▶ Source excerpt:
BEGIN
The variation referred to by Bax can be traced back to an emerging culture of courtly love and its harnessing of chivalry to new ends, which in the West is a development of the twelfth century. According to historian Jennifer G. Wollock of Texas University, “the idea that love is ennobling and necessary for the education of a knight comes out of the lyrics of this period, but also in the romances of knighthood. Here the truest lovers are now the best knights.” (Wollock, 2011, p. 42)

In that historical context chivalry was subjected to a new contextual application, taken up by an emerging culture of courtly love in which men were taught to direct their chivalric cares, concern, protection, obedience, and service exclusively to women (Alfonsi, 1986). Over the course of two centuries there emerged two distinctly differentiated versions of chivalry: a continuing military chivalry with its code of conduct and proper contexts, and a romantic chivalry complete with its code of conduct and proper contexts.

It is difficult to pinpoint when the culture of romantic chivalry constellated and found relative independence from its military forerunner, but the evidence of troubadour poetry, romance fiction (Yalom, 2012), and etiquette manuals (Cappelanus, 1990) detailing the elaborate conventions of romantic chivalry attest to its emergence by the end of the twelfth century. Central to that revolution was the imperial patronage of Eleanor of Aquitaine and her daughter Marie de Champagne who together elaborated the military notion of chivalry into one of servicing ladies.

Prior to the twelfth century romantic chivalry did not exist as a gendered construct; it was in the Middle Ages that it developed cultural complexity and became the enduring cultural norm we inherit today. The following timeline details the birth of romantic chivalry along with significant historical events that promoted its survival:

1102 AD: Romantic chivalry first introduced

William IX, Duke of Aquitaine, the most powerful feudal lord in France, wrote the first troubadour poems and is widely considered the first troubadour. Parting with the tradition of fighting wars strictly on behalf of man, king, God and country, William is said to have had the image of his mistress painted on his shield, whom he called midons (my Lord) saying that it was his will to bear her in battle, as she had borne him in bed.

 1152 AD: Queen Eleanor of Aquitaine invites poet Bernard de Ventadorn to compose songs of love for her and her husband, Henry II. The songs lay down a code of chivalric behaviour for how a good man should treat his “lady,” which Eleanor employs in an apparent attempt to civilize her husband and his male associates. Eleanor and other noblewomen began to encourage poetic narratives that set expectations on how men should act around them (School of Life, 2011).
END
▶ Short problem:
Please answer these questions from the passage on romantic chivalry:
1. In which century did the culture of courtly love develop in the West?
2. Who is widely considered the first troubadour?
3. Whom did Queen Eleanor of Aquitaine invite in 1152 to compose songs of love?
The entries that follow have no connection to the passage on romantic chivalry.

Dataset entries:
BEGIN
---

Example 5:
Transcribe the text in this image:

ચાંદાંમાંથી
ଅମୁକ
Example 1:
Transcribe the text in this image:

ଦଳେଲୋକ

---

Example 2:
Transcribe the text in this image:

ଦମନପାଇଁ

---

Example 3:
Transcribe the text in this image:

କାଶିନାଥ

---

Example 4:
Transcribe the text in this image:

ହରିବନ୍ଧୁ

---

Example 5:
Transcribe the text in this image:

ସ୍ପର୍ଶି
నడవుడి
END
BEGIN
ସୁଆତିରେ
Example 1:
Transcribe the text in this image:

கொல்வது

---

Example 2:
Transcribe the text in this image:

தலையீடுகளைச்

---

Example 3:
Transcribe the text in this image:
END
▶ The solution:
1. The twelfth century
2. William IX, Duke of Aquitaine
3. The poet Bernard de Ventadorn